━━ Dataset entries ━━

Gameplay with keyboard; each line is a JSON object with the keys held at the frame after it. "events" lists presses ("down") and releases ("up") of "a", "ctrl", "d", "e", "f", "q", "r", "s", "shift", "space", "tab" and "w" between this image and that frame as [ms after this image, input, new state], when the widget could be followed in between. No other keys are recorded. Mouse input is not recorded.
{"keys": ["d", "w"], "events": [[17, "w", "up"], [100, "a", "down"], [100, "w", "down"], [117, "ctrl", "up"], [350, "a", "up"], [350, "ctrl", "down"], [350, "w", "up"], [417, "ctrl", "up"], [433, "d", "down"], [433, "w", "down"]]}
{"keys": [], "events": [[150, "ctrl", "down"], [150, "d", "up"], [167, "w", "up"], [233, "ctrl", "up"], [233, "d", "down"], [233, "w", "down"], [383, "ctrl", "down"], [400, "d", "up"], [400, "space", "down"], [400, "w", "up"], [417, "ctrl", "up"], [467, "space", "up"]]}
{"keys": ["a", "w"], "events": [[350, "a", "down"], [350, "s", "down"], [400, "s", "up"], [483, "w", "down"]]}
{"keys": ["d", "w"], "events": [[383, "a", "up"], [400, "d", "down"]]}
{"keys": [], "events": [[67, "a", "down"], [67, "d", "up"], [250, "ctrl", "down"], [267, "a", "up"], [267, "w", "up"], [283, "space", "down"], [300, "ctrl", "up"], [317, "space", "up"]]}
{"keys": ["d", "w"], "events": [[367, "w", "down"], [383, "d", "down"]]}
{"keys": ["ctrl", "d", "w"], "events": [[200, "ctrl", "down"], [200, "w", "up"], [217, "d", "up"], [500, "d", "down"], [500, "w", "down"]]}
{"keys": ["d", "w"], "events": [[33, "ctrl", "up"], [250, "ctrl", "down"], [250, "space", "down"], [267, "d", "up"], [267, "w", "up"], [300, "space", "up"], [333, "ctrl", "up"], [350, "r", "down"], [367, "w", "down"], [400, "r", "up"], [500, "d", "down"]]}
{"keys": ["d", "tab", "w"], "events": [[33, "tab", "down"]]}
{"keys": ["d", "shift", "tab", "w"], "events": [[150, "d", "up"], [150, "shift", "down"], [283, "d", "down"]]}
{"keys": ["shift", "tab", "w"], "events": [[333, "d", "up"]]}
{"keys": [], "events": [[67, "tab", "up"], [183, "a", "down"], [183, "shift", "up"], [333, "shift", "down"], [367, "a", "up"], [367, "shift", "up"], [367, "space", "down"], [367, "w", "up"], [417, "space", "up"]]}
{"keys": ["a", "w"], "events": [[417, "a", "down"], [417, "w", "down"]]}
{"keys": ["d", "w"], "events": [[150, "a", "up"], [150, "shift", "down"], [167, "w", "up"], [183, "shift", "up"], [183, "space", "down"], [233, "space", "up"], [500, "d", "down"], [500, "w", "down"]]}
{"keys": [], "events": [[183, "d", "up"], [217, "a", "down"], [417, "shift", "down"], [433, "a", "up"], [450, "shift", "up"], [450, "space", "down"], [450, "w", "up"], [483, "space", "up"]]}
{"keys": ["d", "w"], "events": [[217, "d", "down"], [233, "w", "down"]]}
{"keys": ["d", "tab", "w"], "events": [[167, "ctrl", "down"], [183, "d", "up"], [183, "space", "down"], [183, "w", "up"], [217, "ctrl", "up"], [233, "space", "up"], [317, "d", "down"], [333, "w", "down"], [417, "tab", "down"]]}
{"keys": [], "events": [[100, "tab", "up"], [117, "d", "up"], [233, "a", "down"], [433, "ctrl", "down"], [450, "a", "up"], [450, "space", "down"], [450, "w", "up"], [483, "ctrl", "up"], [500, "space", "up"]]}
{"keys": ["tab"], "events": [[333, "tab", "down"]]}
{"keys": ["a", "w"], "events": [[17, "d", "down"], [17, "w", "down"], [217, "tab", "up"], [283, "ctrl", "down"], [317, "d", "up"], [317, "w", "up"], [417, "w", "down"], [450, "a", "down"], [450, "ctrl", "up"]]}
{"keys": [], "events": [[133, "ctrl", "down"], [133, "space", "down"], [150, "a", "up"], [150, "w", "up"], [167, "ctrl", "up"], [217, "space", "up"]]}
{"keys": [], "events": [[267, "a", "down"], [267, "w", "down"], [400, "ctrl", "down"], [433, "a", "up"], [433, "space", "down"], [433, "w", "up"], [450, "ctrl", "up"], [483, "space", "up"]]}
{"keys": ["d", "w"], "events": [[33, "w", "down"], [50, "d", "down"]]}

━━━

Your objective: Make a faithful copy of every record above.

Answer to this problem:
Gameplay with keyboard; each line is a JSON object with the keys held at the frame after it. "events" lists presses ("down") and releases ("up") of "a", "ctrl", "d", "e", "f", "q", "r", "s", "shift", "space", "tab" and "w" between this image and that frame as [ms after this image, input, new state], when the widget could be followed in between. No other keys are recorded. Mouse input is not recorded.
{"keys": ["d", "w"], "events": [[17, "w", "up"], [100, "a", "down"], [100, "w", "down"], [117, "ctrl", "up"], [350, "a", "up"], [350, "ctrl", "down"], [350, "w", "up"], [417, "ctrl", "up"], [433, "d", "down"], [433, "w", "down"]]}
{"keys": [], "events": [[150, "ctrl", "down"], [150, "d", "up"], [167, "w", "up"], [233, "ctrl", "up"], [233, "d", "down"], [233, "w", "down"], [383, "ctrl", "down"], [400, "d", "up"], [400, "space", "down"], [400, "w", "up"], [417, "ctrl", "up"], [467, "space", "up"]]}
{"keys": ["a", "w"], "events": [[350, "a", "down"], [350, "s", "down"], [400, "s", "up"], [483, "w", "down"]]}
{"keys": ["d", "w"], "events": [[383, "a", "up"], [400, "d", "down"]]}
{"keys": [], "events": [[67, "a", "down"], [67, "d", "up"], [250, "ctrl", "down"], [267, "a", "up"], [267, "w", "up"], [283, "space", "down"], [300, "ctrl", "up"], [317, "space", "up"]]}
{"keys": ["d", "w"], "events": [[367, "w", "down"], [383, "d", "down"]]}
{"keys": ["ctrl", "d", "w"], "events": [[200, "ctrl", "down"], [200, "w", "up"], [217, "d", "up"], [500, "d", "down"], [500, "w", "down"]]}
{"keys": ["d", "w"], "events": [[33, "ctrl", "up"], [250, "ctrl", "down"], [250, "space", "down"], [267, "d", "up"], [267, "w", "up"], [300, "space", "up"], [333, "ctrl", "up"], [350, "r", "down"], [367, "w", "down"], [400, "r", "up"], [500, "d", "down"]]}
{"keys": ["d", "tab", "w"], "events": [[33, "tab", "down"]]}
{"keys": ["d", "shift", "tab", "w"], "events": [[150, "d", "up"], [150, "shift", "down"], [283, "d", "down"]]}
{"keys": ["shift", "tab", "w"], "events": [[333, "d", "up"]]}
{"keys": [], "events": [[67, "tab", "up"], [183, "a", "down"], [183, "shift", "up"], [333, "shift", "down"], [367, "a", "up"], [367, "shift", "up"], [367, "space", "down"], [367, "w", "up"], [417, "space", "up"]]}
{"keys": ["a", "w"], "events": [[417, "a", "down"], [417, "w", "down"]]}
{"keys": ["d", "w"], "events": [[150, "a", "up"], [150, "shift", "down"], [167, "w", "up"], [183, "shift", "up"], [183, "space", "down"], [233, "space", "up"], [500, "d", "down"], [500, "w", "down"]]}
{"keys": [], "events": [[183, "d", "up"], [217, "a", "down"], [417, "shift", "down"], [433, "a", "up"], [450, "shift", "up"], [450, "space", "down"], [450, "w", "up"], [483, "space", "up"]]}
{"keys": ["d", "w"], "events": [[217, "d", "down"], [233, "w", "down"]]}
{"keys": ["d", "tab", "w"], "events": [[167, "ctrl", "down"], [183, "d", "up"], [183, "space", "down"], [183, "w", "up"], [217, "ctrl", "up"], [233, "space", "up"], [317, "d", "down"], [333, "w", "down"], [417, "tab", "down"]]}
{"keys": [], "events": [[100, "tab", "up"], [117, "d", "up"], [233, "a", "down"], [433, "ctrl", "down"], [450, "a", "up"], [450, "space", "down"], [450, "w", "up"], [483, "ctrl", "up"], [500, "space", "up"]]}
{"keys": ["tab"], "events": [[333, "tab", "down"]]}
{"keys": ["a", "w"], "events": [[17, "d", "down"], [17, "w", "down"], [217, "tab", "up"], [283, "ctrl", "down"], [317, "d", "up"], [317, "w", "up"], [417, "w", "down"], [450, "a", "down"], [450, "ctrl", "up"]]}
{"keys": [], "events": [[133, "ctrl", "down"], [133, "space", "down"], [150, "a", "up"], [150, "w", "up"], [167, "ctrl", "up"], [217, "space", "up"]]}
{"keys": [], "events": [[267, "a", "down"], [267, "w", "down"], [400, "ctrl", "down"], [433, "a", "up"], [433, "space", "down"], [433, "w", "up"], [450, "ctrl", "up"], [483, "space", "up"]]}
{"keys": ["d", "w"], "events": [[33, "w", "down"], [50, "d", "down"]]}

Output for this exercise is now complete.